見える顔は、狗族ならばほとんどが狸狗族だ。四国では、昔狐と狸の陣取り合戦が起こった。勝利した狸が、ほとんど狐を四国から追っ払ってしまったのだという。その四国の狸たちが、狼と、狛と、そして狐と共に戦うのはいささか気恥ずかしい感があるはずだ。

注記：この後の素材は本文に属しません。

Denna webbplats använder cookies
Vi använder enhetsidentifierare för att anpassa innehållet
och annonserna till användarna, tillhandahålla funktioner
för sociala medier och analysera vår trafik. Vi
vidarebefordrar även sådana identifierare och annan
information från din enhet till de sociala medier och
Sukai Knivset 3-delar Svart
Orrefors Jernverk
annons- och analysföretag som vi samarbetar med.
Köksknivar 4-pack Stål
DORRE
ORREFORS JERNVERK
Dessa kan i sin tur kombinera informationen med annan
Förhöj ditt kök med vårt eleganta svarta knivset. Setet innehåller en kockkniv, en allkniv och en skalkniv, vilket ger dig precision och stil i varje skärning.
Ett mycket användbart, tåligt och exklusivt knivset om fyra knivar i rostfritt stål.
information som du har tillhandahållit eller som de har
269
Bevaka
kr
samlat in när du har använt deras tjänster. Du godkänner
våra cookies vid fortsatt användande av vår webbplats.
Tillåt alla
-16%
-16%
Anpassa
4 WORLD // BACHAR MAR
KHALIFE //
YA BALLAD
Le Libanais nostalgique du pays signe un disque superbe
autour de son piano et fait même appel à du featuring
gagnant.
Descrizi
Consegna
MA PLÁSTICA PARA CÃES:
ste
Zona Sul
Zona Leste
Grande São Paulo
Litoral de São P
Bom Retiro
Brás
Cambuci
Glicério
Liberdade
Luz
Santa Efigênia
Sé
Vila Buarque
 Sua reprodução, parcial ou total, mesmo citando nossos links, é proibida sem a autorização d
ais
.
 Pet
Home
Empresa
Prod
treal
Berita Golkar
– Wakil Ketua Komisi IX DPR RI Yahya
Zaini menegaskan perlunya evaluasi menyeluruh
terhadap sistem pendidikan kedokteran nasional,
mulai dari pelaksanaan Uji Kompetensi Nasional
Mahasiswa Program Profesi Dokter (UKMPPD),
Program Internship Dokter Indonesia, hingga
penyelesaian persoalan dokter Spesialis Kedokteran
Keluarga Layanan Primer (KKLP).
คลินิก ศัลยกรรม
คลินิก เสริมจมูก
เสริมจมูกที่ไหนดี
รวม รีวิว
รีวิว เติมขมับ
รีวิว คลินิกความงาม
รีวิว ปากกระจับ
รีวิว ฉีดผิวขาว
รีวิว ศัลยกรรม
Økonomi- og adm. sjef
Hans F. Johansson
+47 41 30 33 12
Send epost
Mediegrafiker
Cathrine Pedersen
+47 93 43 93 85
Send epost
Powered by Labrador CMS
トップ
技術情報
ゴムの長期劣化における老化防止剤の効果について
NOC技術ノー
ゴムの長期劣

しかし、背の小さい御祭の傍らにすっと立つ、見目麗しい奥方は黒狐だ。
「じゃあお前、歌ってくれ、ひとつ明るいのをな!」
夫は言うなり手拍子を打ち始めた。
「金比羅み山の 青葉のかげから
金の御幣の 光がチョイさしゃ
海山雲きり 晴れわたる
一度まわれば…」
狸も、狼も、狛も、狐も、手を叩き、合いの手を入れ唱和した。
「お宮は金比羅 船神さまだよ
時化(しけ)でも無事だよ
雪洞(ぼんぼり)ゃ明るい
錨を下ろして 遊ばんせ」
御祭は愉快そうに笑い、いつもの快活な声で言った。
「それじゃあそろそろ、我らが大将の御許に馳せ参じるとしようか!」
帰ってくる喊声は明るい。彼らの背中を後押しする様に、威勢のよい風が大気を捲きあげた。